(TASK DETAILS): Rewrite the listing from its start down through the line containing "kontrol ve işlemleri yapabilir.", swapping "yönetim" for "yurt müdürlüğü" and leaving everything else as it is.

(INPUT DATA):
┌────────

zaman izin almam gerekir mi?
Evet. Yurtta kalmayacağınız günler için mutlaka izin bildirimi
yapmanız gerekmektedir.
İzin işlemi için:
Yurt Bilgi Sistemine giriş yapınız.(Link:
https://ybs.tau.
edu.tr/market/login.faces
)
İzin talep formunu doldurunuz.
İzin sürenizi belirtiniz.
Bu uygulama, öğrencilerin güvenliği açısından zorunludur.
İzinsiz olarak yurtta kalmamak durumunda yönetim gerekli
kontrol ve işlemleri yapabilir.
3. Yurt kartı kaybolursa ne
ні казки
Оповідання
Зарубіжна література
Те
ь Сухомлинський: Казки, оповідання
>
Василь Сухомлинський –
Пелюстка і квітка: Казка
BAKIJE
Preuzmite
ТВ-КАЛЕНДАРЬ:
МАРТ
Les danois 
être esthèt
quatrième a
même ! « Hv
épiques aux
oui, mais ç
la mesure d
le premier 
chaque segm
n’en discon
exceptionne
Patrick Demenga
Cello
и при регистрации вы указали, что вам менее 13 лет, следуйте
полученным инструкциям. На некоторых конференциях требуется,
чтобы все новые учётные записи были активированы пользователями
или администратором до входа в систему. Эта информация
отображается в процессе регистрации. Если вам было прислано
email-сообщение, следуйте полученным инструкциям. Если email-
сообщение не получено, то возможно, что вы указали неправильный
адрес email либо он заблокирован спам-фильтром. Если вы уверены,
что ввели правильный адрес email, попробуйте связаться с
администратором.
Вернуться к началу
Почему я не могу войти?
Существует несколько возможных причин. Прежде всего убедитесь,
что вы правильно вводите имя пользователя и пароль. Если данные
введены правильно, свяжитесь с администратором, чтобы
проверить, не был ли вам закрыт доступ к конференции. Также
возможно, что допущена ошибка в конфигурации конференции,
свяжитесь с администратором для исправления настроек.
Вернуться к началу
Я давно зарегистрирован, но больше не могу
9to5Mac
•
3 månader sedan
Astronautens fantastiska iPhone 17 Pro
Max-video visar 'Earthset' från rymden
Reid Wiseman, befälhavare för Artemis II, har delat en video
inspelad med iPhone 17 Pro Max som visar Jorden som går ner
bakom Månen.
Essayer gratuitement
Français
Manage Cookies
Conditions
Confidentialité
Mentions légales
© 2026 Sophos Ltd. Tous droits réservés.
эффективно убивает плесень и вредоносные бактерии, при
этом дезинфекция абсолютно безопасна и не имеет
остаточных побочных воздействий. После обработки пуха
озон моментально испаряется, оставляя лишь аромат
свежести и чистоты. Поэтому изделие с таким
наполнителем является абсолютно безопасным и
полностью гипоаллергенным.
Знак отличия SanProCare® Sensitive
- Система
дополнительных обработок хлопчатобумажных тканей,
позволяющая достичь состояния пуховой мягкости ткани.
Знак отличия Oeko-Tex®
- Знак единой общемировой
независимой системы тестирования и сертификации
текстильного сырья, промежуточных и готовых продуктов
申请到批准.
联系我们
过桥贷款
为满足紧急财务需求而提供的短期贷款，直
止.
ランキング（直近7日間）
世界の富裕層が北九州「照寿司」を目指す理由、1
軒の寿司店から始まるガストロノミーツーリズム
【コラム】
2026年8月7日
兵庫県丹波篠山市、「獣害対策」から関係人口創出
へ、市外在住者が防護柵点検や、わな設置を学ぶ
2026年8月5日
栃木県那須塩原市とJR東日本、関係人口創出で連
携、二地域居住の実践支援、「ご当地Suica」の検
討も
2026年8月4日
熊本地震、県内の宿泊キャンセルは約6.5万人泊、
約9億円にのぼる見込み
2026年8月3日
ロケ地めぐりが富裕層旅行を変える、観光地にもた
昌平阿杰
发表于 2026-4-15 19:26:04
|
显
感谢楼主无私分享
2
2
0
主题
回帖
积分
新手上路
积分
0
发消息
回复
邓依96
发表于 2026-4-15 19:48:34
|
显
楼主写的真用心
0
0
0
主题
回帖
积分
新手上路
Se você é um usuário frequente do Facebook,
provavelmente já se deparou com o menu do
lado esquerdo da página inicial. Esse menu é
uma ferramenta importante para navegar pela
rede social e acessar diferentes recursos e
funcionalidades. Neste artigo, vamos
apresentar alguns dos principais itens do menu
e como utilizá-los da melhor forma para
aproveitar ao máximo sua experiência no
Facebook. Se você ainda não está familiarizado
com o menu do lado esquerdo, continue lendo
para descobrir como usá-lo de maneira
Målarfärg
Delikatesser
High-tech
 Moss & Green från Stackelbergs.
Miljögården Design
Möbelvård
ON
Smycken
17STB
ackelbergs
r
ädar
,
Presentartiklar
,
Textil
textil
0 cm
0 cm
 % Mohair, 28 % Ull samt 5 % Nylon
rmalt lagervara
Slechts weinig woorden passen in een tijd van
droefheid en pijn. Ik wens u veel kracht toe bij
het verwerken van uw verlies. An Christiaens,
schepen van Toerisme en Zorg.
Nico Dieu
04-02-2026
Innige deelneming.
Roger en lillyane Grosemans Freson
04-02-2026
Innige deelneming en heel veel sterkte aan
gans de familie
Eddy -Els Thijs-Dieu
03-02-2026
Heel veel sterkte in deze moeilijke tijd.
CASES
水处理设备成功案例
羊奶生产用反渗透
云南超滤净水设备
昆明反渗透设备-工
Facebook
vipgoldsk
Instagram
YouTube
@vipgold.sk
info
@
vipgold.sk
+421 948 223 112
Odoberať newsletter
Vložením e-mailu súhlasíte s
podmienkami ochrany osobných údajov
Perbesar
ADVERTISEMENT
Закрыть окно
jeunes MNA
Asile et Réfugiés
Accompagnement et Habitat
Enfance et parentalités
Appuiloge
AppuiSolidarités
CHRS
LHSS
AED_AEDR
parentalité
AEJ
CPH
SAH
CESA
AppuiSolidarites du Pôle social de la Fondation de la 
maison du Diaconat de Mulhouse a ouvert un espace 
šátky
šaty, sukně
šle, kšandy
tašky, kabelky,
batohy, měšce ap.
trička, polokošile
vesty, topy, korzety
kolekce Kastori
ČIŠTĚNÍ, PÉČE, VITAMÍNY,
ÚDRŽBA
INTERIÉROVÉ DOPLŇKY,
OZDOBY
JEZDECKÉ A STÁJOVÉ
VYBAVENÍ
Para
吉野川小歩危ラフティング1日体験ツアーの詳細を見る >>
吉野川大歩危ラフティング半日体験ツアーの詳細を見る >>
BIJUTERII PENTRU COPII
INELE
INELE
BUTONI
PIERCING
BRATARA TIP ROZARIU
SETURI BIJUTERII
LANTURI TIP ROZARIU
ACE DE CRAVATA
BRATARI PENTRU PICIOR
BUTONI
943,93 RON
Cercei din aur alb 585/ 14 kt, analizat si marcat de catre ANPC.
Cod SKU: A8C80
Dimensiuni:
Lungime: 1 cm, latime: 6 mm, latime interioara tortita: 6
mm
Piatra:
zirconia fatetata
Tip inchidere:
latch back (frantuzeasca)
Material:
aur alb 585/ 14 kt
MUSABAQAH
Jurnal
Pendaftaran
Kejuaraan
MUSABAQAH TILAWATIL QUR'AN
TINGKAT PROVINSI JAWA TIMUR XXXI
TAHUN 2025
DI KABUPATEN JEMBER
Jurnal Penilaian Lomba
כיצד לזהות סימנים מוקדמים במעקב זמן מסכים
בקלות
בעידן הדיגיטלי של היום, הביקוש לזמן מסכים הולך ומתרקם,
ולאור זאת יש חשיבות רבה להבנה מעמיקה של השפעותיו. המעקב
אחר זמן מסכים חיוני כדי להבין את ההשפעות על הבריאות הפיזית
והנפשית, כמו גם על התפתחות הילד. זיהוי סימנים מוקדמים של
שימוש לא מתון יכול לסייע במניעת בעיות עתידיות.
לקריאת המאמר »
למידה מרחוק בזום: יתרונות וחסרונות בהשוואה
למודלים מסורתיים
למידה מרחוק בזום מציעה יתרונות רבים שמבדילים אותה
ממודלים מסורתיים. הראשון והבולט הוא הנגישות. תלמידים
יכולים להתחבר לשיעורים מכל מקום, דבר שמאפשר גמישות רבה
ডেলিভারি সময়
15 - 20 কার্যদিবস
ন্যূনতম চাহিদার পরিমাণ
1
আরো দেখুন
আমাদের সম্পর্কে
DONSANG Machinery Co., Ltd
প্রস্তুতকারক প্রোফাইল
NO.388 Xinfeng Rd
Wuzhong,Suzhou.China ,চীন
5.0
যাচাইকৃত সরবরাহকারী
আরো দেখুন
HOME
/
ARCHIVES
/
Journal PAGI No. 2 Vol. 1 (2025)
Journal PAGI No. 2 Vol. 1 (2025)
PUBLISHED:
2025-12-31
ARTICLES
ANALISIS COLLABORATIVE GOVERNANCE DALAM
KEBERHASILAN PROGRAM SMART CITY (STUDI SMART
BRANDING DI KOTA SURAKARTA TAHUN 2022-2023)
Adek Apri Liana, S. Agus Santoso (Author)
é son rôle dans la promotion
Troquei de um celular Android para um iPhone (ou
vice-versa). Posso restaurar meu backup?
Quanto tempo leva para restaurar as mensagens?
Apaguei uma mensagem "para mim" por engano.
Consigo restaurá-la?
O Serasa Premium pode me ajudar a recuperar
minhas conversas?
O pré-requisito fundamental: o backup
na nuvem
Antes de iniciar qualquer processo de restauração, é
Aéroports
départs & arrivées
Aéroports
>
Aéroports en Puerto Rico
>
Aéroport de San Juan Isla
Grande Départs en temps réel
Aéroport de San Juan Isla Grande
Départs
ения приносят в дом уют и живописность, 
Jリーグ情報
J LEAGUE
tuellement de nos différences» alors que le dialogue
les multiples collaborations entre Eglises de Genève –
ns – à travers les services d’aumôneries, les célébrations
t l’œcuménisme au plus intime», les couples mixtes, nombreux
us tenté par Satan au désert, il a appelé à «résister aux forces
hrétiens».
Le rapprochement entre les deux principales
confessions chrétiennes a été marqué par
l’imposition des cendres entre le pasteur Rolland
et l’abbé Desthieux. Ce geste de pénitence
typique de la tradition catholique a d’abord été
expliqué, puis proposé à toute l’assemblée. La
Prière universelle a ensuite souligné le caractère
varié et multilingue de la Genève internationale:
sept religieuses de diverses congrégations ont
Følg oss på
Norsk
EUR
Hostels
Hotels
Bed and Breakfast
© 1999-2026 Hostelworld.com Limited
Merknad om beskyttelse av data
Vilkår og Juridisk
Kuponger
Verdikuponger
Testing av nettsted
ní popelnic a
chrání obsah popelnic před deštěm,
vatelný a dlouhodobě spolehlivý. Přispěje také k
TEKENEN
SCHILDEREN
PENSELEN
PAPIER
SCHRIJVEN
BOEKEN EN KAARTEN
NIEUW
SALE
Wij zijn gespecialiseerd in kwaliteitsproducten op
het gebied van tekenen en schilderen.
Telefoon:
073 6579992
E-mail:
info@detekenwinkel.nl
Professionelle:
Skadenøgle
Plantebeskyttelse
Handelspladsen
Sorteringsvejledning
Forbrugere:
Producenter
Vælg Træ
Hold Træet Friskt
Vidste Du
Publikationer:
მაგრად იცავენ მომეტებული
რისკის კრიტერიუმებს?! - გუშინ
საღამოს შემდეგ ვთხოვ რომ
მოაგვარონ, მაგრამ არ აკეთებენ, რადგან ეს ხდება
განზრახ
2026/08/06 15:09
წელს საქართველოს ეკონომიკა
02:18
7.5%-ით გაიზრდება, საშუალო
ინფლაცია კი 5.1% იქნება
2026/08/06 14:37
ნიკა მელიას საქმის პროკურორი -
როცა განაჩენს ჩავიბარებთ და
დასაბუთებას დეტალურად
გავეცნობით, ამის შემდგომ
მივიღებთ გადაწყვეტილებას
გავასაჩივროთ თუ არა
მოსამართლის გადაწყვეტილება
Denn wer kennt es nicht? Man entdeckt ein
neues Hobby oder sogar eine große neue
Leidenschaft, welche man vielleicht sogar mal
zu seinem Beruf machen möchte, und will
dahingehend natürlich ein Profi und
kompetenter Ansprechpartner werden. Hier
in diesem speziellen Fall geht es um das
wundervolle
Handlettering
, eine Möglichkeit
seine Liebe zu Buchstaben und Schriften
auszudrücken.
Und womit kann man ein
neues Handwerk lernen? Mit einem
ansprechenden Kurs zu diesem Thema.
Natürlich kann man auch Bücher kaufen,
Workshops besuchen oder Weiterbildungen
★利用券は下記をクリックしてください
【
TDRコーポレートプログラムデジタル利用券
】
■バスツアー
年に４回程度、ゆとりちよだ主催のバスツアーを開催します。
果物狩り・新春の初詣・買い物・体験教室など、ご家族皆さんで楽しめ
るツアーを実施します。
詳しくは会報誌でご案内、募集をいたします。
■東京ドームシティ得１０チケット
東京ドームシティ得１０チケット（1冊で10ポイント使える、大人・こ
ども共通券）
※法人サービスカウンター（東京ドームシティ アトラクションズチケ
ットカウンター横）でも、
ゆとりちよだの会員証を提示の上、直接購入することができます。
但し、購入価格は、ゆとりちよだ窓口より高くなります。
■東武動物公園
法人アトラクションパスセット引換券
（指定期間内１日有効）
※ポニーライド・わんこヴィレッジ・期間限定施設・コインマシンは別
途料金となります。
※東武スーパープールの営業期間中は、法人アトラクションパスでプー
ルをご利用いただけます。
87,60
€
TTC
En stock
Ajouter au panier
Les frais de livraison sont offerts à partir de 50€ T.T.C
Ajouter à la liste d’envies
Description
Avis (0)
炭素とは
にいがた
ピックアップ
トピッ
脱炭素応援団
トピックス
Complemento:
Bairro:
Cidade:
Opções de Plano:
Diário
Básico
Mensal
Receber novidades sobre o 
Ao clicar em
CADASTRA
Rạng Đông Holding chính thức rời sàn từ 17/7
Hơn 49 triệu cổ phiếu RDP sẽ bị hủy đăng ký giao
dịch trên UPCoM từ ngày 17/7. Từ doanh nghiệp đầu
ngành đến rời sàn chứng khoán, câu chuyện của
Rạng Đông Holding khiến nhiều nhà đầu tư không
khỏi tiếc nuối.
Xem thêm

└────────

(SOLUTION TO THE EXERCISE):
zaman izin almam gerekir mi?
Evet. Yurtta kalmayacağınız günler için mutlaka izin bildirimi
yapmanız gerekmektedir.
İzin işlemi için:
Yurt Bilgi Sistemine giriş yapınız.(Link:
https://ybs.tau.
edu.tr/market/login.faces
)
İzin talep formunu doldurunuz.
İzin sürenizi belirtiniz.
Bu uygulama, öğrencilerin güvenliği açısından zorunludur.
İzinsiz olarak yurtta kalmamak durumunda yurt müdürlüğü gerekli
kontrol ve işlemleri yapabilir.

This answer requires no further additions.